Les réceptionnistes quels que soient leur corps de métier se font insulter et menacer. Les agents de sécurité et de surveillance ont de plus en plus de peine à se faire respecter, les provoquer étant devenu un jeu pour certaines personnes. La violence augmente et le respect pour tout professionnel qui fait figure d’autorité diminue, force est de le constater.
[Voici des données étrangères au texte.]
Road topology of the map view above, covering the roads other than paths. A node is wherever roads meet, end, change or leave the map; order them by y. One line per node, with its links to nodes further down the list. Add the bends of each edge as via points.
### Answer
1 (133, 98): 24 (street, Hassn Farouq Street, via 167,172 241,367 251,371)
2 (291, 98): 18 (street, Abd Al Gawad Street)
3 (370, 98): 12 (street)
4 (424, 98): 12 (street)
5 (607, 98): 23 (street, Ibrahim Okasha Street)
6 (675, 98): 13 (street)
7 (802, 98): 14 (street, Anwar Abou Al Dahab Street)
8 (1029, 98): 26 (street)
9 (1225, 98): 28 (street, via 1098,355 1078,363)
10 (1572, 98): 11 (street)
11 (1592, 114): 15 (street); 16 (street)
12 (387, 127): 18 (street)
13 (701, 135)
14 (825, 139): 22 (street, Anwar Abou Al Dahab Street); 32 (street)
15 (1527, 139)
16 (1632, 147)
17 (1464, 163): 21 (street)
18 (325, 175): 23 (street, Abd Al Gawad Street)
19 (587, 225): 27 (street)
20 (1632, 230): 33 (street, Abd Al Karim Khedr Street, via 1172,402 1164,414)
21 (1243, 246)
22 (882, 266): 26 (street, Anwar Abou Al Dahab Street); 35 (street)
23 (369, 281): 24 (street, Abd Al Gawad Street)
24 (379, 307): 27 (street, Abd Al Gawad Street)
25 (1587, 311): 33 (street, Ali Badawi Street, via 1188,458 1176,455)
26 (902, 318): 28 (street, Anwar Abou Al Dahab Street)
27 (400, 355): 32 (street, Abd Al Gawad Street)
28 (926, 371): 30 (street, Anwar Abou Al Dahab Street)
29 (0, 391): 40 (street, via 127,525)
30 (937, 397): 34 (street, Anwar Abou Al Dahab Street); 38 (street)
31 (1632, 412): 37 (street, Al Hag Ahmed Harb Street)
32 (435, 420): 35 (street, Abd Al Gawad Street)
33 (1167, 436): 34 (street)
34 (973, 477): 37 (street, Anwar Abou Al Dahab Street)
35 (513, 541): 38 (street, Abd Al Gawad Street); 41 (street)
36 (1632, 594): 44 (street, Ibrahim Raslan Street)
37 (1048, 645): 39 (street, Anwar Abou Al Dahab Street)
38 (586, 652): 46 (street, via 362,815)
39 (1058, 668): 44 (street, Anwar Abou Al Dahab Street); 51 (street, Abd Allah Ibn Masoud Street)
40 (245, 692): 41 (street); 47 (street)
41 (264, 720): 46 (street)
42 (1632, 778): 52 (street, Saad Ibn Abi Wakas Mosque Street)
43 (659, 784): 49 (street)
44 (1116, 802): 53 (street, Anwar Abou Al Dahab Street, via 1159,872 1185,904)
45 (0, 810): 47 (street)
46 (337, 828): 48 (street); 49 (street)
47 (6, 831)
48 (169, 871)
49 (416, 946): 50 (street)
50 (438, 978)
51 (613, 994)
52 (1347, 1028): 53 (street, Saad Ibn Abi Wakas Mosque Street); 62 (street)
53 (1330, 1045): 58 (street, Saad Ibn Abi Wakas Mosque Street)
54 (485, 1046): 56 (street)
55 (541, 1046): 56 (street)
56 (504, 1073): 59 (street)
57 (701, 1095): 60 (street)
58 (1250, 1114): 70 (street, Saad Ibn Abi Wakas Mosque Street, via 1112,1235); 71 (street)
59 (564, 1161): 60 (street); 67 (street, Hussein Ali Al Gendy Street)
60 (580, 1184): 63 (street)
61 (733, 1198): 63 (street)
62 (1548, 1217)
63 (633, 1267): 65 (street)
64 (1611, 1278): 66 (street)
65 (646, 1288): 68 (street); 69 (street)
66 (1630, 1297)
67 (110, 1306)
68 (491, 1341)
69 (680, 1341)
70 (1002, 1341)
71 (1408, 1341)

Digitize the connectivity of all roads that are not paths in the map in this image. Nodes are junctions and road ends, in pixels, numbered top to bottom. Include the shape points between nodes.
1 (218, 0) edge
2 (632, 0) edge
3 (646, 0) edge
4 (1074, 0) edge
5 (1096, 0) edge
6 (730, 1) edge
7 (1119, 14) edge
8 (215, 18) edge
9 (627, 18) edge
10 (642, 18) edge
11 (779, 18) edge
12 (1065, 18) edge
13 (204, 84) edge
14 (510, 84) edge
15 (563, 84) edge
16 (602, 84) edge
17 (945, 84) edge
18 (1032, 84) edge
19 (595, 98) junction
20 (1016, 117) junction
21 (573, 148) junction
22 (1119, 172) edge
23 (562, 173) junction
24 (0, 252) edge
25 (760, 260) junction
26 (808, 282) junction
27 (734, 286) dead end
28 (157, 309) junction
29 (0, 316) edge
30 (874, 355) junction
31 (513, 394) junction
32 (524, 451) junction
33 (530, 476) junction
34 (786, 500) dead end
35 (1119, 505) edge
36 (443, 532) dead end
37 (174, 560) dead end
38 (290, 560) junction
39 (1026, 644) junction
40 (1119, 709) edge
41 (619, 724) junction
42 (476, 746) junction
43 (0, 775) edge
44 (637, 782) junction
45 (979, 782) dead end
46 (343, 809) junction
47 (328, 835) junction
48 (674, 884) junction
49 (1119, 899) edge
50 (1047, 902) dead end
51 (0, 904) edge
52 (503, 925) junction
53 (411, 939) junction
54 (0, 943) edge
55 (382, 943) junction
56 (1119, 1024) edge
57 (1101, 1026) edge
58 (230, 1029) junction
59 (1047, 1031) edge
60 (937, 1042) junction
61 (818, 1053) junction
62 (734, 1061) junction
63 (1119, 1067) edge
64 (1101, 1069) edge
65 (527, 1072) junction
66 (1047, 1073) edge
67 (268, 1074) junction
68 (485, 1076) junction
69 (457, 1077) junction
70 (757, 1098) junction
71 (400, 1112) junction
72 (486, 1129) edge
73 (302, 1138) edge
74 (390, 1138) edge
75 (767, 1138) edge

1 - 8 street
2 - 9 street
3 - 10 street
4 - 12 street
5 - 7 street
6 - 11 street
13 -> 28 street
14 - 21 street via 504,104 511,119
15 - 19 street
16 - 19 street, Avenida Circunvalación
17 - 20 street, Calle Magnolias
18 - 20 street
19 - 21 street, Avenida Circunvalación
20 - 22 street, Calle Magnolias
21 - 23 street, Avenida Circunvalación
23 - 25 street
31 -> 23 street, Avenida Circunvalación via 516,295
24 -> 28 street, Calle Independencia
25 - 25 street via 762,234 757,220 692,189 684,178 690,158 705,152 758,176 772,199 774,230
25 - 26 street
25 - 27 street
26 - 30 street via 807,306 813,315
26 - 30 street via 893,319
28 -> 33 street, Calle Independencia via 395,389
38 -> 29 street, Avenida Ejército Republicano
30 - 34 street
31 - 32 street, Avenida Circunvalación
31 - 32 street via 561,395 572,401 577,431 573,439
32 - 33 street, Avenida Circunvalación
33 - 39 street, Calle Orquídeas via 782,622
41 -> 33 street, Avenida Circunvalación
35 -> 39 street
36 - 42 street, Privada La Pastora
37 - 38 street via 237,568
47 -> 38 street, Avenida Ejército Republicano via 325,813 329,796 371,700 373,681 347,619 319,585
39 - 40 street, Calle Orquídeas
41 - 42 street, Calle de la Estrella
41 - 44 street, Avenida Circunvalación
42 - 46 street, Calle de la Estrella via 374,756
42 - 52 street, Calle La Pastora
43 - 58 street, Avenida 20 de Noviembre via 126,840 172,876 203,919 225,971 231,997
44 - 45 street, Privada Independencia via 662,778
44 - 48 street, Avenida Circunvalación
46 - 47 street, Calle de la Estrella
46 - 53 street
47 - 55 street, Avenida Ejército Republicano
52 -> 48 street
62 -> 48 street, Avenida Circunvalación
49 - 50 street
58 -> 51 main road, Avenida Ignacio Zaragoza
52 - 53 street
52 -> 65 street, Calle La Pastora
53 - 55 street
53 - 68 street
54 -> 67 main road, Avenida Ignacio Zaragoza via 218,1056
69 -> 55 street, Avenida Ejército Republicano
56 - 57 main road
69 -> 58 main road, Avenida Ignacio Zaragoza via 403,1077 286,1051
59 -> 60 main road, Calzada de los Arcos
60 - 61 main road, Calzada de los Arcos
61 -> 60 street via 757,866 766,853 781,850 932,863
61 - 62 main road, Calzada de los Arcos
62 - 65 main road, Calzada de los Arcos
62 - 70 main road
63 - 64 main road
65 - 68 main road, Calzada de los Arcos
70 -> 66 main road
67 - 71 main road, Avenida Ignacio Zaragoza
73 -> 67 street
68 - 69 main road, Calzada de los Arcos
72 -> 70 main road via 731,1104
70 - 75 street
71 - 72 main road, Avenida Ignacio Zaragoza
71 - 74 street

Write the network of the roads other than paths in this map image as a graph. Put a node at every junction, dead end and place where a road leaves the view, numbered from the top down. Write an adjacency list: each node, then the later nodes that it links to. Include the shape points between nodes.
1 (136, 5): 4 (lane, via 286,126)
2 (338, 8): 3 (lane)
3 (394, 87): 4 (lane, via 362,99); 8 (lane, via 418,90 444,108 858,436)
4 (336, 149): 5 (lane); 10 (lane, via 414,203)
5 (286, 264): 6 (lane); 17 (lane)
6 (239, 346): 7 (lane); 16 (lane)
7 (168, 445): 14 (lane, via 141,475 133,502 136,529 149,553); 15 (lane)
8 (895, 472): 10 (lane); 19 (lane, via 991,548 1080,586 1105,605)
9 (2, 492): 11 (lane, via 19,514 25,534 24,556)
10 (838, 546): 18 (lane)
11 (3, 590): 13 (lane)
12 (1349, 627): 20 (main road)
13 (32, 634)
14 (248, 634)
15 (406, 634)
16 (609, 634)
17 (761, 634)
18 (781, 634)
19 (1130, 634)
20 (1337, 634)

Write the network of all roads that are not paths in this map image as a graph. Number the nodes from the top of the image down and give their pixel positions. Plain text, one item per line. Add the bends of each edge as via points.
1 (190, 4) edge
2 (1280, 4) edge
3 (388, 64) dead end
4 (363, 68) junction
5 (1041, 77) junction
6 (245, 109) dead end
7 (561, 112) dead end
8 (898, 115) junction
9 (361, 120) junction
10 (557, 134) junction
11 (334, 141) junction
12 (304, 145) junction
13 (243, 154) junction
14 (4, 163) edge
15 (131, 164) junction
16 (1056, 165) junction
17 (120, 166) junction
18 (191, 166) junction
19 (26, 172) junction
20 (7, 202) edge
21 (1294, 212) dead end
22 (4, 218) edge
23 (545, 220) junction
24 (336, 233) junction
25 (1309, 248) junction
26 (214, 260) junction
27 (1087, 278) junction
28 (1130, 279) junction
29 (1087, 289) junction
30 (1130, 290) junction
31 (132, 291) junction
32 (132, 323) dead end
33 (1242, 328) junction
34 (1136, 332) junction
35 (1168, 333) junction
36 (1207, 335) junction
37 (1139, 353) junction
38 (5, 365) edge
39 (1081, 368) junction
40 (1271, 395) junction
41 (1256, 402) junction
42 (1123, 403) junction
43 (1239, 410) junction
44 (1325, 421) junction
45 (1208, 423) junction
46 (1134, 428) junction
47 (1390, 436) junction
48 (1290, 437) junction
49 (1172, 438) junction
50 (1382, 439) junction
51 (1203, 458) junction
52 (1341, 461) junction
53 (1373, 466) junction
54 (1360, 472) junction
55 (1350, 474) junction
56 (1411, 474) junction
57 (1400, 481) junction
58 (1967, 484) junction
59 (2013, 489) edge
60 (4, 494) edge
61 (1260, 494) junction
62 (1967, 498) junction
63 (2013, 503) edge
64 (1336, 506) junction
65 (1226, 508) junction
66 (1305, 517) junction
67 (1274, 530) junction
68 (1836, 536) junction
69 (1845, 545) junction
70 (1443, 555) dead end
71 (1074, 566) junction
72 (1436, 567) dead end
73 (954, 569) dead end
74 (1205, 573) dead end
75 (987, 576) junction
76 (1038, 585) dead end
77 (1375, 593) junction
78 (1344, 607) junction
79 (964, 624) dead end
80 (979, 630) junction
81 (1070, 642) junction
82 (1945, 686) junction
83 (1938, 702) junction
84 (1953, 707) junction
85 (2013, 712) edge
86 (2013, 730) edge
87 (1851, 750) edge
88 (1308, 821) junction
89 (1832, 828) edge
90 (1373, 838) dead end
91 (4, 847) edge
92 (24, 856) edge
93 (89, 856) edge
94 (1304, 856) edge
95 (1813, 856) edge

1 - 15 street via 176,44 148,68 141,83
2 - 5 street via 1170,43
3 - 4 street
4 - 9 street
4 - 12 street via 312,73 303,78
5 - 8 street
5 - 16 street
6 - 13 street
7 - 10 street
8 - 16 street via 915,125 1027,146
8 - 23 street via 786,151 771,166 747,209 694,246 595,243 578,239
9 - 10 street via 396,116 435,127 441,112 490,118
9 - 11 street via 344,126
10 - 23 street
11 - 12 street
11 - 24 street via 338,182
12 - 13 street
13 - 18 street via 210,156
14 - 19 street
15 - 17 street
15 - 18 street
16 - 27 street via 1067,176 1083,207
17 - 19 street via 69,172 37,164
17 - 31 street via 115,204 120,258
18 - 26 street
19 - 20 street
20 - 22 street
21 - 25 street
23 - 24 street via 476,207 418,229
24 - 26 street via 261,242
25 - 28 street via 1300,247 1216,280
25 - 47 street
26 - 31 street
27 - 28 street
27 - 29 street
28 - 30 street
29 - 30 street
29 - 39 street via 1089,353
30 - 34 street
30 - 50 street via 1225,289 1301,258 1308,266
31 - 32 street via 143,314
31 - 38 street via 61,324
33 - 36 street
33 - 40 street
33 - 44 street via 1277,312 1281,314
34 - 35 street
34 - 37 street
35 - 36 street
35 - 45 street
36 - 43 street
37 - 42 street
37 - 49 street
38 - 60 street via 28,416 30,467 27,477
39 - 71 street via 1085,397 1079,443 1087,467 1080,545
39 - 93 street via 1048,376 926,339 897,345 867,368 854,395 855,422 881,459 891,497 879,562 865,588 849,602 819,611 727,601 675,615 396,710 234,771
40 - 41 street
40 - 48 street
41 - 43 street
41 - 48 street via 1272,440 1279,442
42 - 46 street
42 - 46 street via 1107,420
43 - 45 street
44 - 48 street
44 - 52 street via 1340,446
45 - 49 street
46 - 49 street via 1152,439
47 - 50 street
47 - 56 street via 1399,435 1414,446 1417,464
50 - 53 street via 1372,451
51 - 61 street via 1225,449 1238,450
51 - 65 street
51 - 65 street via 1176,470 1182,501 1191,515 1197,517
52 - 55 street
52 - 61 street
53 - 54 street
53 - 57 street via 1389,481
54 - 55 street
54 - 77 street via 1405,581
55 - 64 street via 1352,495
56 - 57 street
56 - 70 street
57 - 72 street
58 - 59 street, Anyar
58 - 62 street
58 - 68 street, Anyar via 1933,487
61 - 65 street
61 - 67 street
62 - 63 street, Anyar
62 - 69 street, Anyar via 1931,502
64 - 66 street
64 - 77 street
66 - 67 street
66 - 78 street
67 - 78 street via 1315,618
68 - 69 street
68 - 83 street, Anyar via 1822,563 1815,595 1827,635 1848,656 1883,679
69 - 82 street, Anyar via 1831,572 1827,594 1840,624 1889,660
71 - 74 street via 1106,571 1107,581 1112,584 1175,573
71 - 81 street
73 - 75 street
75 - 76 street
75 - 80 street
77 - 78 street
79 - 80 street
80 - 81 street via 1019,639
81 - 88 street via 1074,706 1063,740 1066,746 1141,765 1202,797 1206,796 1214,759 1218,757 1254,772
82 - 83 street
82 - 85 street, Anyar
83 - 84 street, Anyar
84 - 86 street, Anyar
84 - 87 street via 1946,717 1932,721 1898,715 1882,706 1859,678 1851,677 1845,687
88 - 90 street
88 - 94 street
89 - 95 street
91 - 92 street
Cette nouvelle réalité doit impérativement être prise en compte par et leurs collaborateurs devraient être formés pour y faire face, ceci afin d’éviter des accidents et des risques inutiles, sans compter les dommages collatéraux tels que les absences au travail, les burn-out ou encore les séquelles consécutives à une agression.

Pour coller à cette nouvelle réalité et répondre aux attentes des collaborateurs confrontés à des situations de violence dans leur quotidien, de nouveaux concepts de formation émergent. En plus de l’enseignement des mécanismes de la violence et l’apprentissage d’outils de communication efficaces, ils proposent une introduction au combat situationnel.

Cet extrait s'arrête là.